### SFIDA 1
Secondo il testo sulle soluzioni di investimento, quale performance ha registrato Leonardo da inizio marzo?
### SFIDA 2
Prosegui il testo sulle soluzioni di investimento, ripartendo dopo la sua ultima frase.

In questo contesto quali soluzioni di investimento adottare?
Due, a mio parere, le direttrici principali:
1) privilegiare settori specifici che gli eventi degli ultimi mesi confermano come promettenti per il futuro, ad esempio quello delle rinnovabili e della difesa/spesa militare (Erg +12% di performance e Leonardo +16% da inizio marzo per riprendere 2 esempi citati nel mio ultimo articolo);
2) focalizzarsi su settori che storicamente hanno ben performato in condizioni di stagflazione. In particolare il settore delle utilities, dei beni di consumo di prima necessità, l’immobiliare e quello dell’energia, ovvero settori relativi a prodotti e servizi essenziali per la vita quotidiana delle persone e poco correlati ad un rallentamento della crescita economica o che beneficiano (come il settore energetico) degli aumenti dei costi delle fonti energetiche.

### MATERIALE MOSTRATO
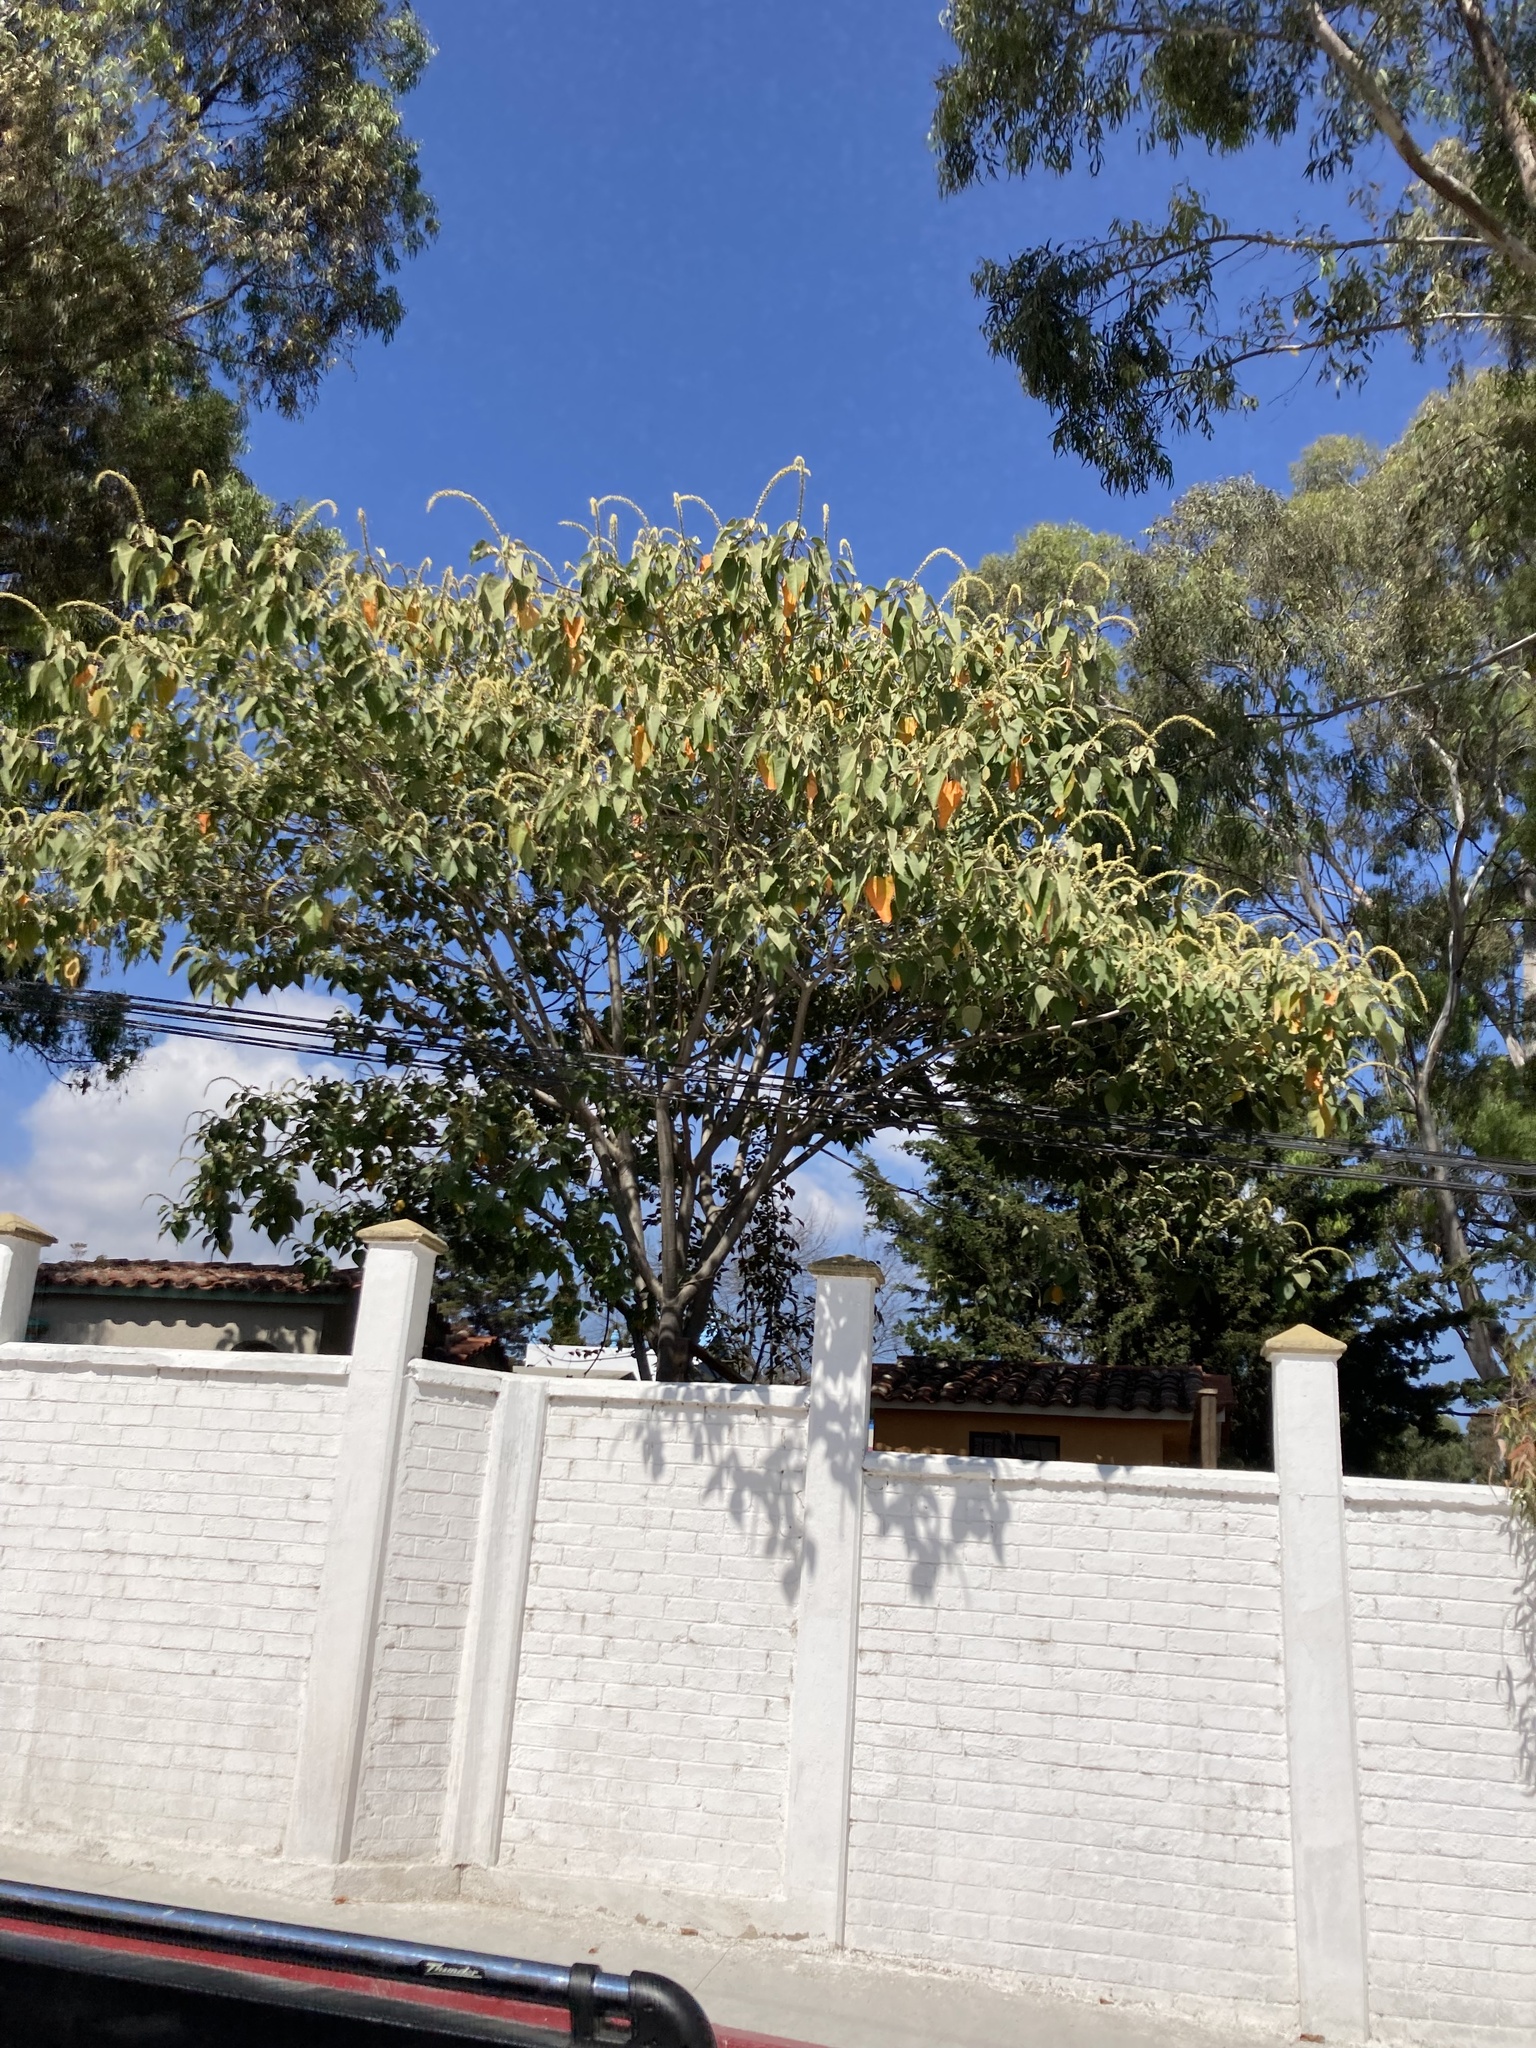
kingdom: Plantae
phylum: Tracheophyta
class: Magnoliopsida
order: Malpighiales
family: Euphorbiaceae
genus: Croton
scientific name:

### RISPOSTA 1
Leonardo ha registrato una performance del +16% da inizio marzo.

### RISPOSTA 2
Infine, osservando il grafico mensile dell’S&P500 si nota, come già anticipato un mese fa, la tenuta importante delle quotazioni che hanno recuperato i livelli di fine gennaio, con il movimento di marzo che ha praticamente annullato il movimento di ribasso di febbraio, come se nulla fosse accaduto negli ultimi 2 mesi. Al momento, quindi, il mercato azionario continua a mostrare un certo ottimismo anche se i rischi al ribasso delle previsioni di crescita legati alle tensioni geopolitiche e ai mercati delle materie prime sono in aumento.